What’s The Right Amount Of Sleep For You?
What’s the right amount of sleep for you? Our quiz, based on cutting edge science, will tell you – and could help you lose weight and look younger
Last week, I revealed to you the diet and exercise elements of my simple, scientifically-proven plan that can help you drop a dress size, supercharge your energy levels, improve your health and strength and make you look younger, reducing your wrinkles by up to 30 per cent — all in just 15 days.
This week, I’ll be revealing the best way to maximise sleep and relaxation, which, in conjunction with the diet and exercise regime, is key to turning back the clock.
To give you a quick recap, it’s all about harnessing autophagy, the body’s natural cleansing process that removes toxins from our cells and repairs damage caused by natural wear and tear and environmental aggressors.
This is crucial — Nobel-prize-winning research suggests much of the ageing process, including wrinkles and weight gain, is due to damage accumulating in our cells, which prevents them from working optimally.
Getting sleep right is a hugely important part of boosting the process of autophagy, because autophagy happens during sleep.
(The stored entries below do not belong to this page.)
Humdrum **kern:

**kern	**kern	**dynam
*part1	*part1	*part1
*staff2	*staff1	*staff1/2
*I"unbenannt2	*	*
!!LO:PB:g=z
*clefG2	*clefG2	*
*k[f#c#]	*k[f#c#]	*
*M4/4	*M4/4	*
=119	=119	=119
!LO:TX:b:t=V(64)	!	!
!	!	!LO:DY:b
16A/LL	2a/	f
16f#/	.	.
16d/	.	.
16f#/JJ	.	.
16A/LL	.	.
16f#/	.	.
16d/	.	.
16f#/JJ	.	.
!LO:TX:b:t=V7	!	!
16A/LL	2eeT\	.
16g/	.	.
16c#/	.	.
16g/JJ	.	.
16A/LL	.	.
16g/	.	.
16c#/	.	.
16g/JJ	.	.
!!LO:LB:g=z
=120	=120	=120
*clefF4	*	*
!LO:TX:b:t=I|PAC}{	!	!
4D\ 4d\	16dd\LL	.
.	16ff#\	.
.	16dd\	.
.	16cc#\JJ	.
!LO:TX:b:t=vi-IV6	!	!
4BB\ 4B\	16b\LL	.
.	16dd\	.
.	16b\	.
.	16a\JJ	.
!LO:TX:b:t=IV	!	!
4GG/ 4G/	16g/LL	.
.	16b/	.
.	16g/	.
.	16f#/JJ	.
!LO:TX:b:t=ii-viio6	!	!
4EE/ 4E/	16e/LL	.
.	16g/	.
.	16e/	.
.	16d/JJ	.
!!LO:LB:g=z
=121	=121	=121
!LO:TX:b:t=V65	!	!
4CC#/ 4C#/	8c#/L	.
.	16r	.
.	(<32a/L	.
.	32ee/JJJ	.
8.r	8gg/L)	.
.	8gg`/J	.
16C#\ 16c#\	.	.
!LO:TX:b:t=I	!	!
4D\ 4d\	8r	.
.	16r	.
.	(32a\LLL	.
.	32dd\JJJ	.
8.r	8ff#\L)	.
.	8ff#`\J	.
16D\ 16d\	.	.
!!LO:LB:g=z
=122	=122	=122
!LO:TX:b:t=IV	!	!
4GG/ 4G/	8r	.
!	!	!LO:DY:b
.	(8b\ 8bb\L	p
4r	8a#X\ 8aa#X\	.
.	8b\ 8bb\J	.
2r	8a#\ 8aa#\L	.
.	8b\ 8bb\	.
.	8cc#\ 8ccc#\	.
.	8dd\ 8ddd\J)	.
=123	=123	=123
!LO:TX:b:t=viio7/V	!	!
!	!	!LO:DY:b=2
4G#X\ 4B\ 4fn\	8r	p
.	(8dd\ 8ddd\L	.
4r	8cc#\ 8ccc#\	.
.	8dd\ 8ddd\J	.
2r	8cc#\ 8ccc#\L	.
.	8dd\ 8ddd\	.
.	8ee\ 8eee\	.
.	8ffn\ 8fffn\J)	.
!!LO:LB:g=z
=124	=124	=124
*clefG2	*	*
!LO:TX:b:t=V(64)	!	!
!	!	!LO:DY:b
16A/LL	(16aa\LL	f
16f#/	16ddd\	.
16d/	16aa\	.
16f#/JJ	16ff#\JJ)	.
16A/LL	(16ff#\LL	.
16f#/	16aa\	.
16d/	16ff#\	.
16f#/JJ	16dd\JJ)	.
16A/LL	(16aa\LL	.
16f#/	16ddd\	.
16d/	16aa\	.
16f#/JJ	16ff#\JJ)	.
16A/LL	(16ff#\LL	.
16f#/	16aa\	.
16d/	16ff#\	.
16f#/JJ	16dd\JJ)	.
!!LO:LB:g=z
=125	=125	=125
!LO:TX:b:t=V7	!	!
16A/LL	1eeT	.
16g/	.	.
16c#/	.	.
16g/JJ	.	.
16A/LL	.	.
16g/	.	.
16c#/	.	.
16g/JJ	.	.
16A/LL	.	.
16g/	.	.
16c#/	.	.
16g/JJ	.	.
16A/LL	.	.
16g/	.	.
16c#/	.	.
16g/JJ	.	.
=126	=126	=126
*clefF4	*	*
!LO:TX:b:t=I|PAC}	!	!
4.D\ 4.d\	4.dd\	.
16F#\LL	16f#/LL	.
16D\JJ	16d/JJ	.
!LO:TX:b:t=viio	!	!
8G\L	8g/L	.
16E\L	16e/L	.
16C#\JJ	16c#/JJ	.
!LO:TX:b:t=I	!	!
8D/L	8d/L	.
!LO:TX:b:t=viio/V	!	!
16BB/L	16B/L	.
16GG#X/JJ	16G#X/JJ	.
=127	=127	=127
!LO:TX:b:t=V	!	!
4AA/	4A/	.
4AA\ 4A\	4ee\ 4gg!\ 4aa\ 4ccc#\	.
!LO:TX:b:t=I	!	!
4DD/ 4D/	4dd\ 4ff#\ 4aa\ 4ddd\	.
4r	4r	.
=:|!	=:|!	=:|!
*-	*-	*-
Which may explain how bad we look and feel when our bodies don’t get enough rest to recover.
So how can you get your best night’s sleep ever and get the process of autophagy working at its most efficient? The secret is working out your own personal unique sleep cycle.
Every one of us has a natural timekeeping system in our body that regulates sleep and wakefulness, along with body temperature and hormonal changes, through one-day cycles.
For most people, 24 hours is the length of a full cycle. Some people naturally like to stay up late, others like to go to bed early, others fall in between.
These different types are known as chronotypes, and identifying your chronotype — or propensity to sleep at a particular time during a 24-hour period — is the key to tailoring a sleep plan to your unique rhythm.